Yes, a significant number is vague
Indeed given their own definition of a small organisation. I can’t remember or find the figures now but wasn’t a small platform under 7m users of something?
 
I'm also considering setting the age limit as 16 rather than 18. I can't see it makes a lot of difference if there's no age verification software, and means the site wouldn't exclude older teenagers who have their own pets. Not that we had any that posted. I suppose technically though, that would be seen to be encouraging children to join. 16 and 17 year olds are still children.

Still thinking about this. Probably best to set it to 18.
 
You can choose either moderation or soft-delete. I'd love a more advanced system, but then again there are a few changes I'd make to reports. Here are the options for Crowd Moderation:

View attachment 322050
So in my case the permissions shown are for users that have been on the site a good long time (probably 15+ years, I forget) so if they shout I pay attention and even allow them to "shout" twice (ie if they report a post twice) - which would actually be enough to have something pulled (2x 3 points > 4 point threshold). Younger users are a little less heavily weighted.
Just going back to this. If I set all users to 4 moderation points. But 2 report limits. Would this mean any report posted would automatically go for moderation. But users can't report more than two posts in any given time period (would it be 24 hours). ie would it stop a rogue user removing masses of posts by sending them all to moderation, and messing up the forum?

That's the main thing I'd want to achieve

1) Anything reported goes straight for moderation
2) Limit how many posts a user can report within a given time period.
 
I've had to resort to using Google's AI Overview to try and ensure compliance with the act so take this for what it's worth. With regard to the 70,000 user threshold (note my emboldened text);

The 70,000 user threshold, previously used in the UK Online Safety Act for determining which services were in scope of the regulation, has been removed.
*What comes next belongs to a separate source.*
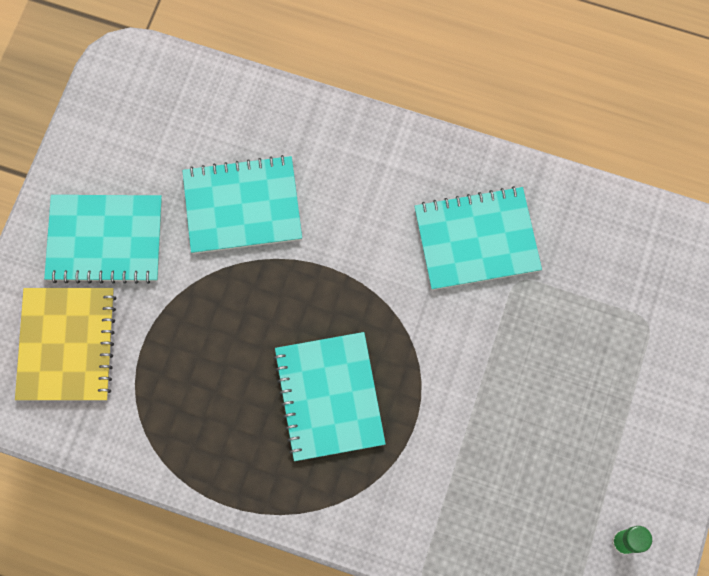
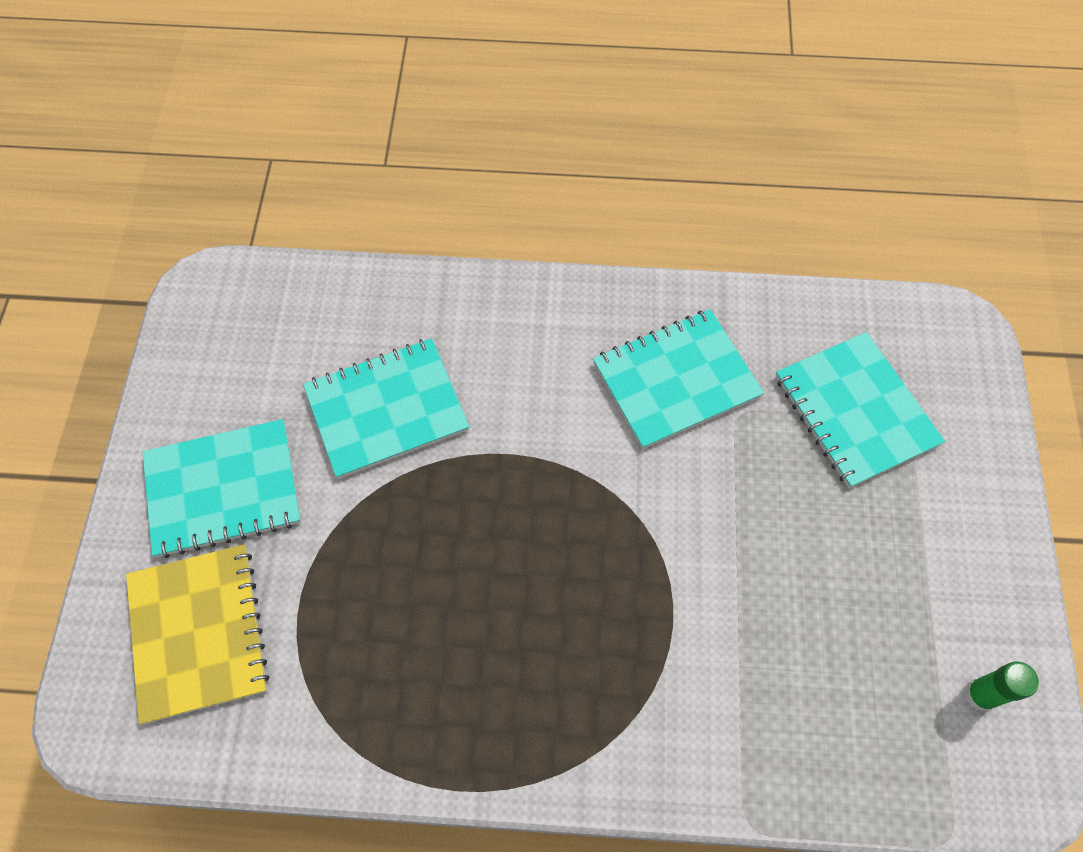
camera: 15 degrees left, 10 degrees down
(329, 397) = (555, 610): turquoise notebook -> turquoise notebook (855, 411)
This means that all file-storage and file-sharing services, regardless of their size, are now expected to use automated tools like hash-matching and URL detection to find child sex abuse material. Additionally, all user-to-user services must now employ a content moderation function to review and assess suspected illegal content.

I would very much like to be shown this is false information.
 
Just to confuse the issue, Chat GPT gives various numbers! Clear as mud

Under the UK's Online Safety Act, the definition of a "small service" can vary depending on the context and specific guidance provided by Ofcom.

Ofcom generally classifies services with fewer than 49 employees as "small" services. However, when considering the number of UK users, a "small service" is typically one with fewer than 7 million average monthly UK users. Some measures may apply to services with more than 700,000 monthly active UK users, such as using hash-matching and URL detection to detect [CSAM]
 
OK I was wrong. But I think I could still claim < 3000 active users as insignificant.
Apologies it seems 7 million is right (possibly). See above. But I have definitely seen 70,000 somewhere. Maybe in the digital toolkit.

Haven't they heard of extra small, small, medium, large and extra large? 🤣
 
This is how it describes it in the digital toolkit

"File Storage and File Sharing Service:

Services whose primary functionalities involve enabling users to store digital content and share access to that content through links."

The primary function of a forum is not to enable users to store digital content etc. I see that as places like Googledrive.